Managing expectations/ Drowning in workload

This is the challenge of doing commercial, not academic, research: Your stakeholders care less about rigor and process as they do about results and impact.

Do push back when you think the schedule is unrealistic but also be flexible with your approach. Yes, research takes time, but there are ways you can do "good enough" research that provides your stakeholder teams with the info they need so they can get unblocked and you can move on to the next thing. Rinse and repeat until you show enough impact and get sufficient buy-in to do it the "right" way.

Reading between the lines, I think there are a number of things you can compromise on that will give the teams what they need and give you what you need, which is to not be so overworked.

Timebox everything you do. They give you a month? Okay, first define and align on your recruitment criteria for your interviews. Start recruiting these right away, schedule for 2 weeks out. Don't go over board with the sample size, do ~5-8.

While recruitment is going on, schedule BRIEF stakeholder interviews to get their top 3 priorities or questions.

Can you get some resources to help with some of the logistic works, like recruitment and scheduling? Maybe someone at the company can help you 10 hours a week or maybe you can contract with a recruitment agency.

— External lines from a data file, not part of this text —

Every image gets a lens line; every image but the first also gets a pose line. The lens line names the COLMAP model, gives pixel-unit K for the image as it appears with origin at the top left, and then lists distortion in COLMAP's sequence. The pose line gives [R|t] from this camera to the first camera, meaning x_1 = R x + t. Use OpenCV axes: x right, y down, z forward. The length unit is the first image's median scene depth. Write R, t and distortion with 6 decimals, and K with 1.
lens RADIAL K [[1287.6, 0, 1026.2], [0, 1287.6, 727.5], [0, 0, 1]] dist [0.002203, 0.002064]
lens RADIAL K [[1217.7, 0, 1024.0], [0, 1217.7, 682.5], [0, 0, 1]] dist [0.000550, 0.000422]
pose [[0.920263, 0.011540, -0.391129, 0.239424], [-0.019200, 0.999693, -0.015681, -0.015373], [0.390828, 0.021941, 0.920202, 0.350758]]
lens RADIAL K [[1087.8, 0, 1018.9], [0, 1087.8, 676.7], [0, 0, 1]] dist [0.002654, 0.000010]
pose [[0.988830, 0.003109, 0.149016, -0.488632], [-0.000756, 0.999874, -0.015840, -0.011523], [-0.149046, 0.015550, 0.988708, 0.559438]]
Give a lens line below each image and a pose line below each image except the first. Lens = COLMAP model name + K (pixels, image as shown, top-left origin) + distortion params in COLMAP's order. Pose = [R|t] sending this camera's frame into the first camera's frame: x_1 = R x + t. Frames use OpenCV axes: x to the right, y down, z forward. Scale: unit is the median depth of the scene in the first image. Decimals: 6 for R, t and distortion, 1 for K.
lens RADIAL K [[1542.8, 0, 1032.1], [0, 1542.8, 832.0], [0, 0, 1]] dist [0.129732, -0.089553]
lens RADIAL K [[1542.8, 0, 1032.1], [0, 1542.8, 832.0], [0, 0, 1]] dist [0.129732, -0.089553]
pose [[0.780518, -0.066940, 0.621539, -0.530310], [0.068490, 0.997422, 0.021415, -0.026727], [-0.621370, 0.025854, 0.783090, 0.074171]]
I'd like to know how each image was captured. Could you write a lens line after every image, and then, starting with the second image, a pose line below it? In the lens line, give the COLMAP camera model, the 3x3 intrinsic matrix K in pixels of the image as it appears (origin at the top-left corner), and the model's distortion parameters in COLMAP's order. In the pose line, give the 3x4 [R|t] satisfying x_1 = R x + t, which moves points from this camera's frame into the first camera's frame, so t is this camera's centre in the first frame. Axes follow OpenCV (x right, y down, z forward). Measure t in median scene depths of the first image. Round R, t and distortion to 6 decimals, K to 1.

I’m talking about the fact that onboarding into a new B2B SaaS product, interviewing stakeholders, reviewing previous research/available customer data and deciding what method to use & recruiting participants, doing research, then analysis, workshops with stakeholders and preparing a report - all of that can take more than one month given that I am also working on other projects and need to attend many weekly meetings.

forced to produce something that will make me look bad in front of other people in the company.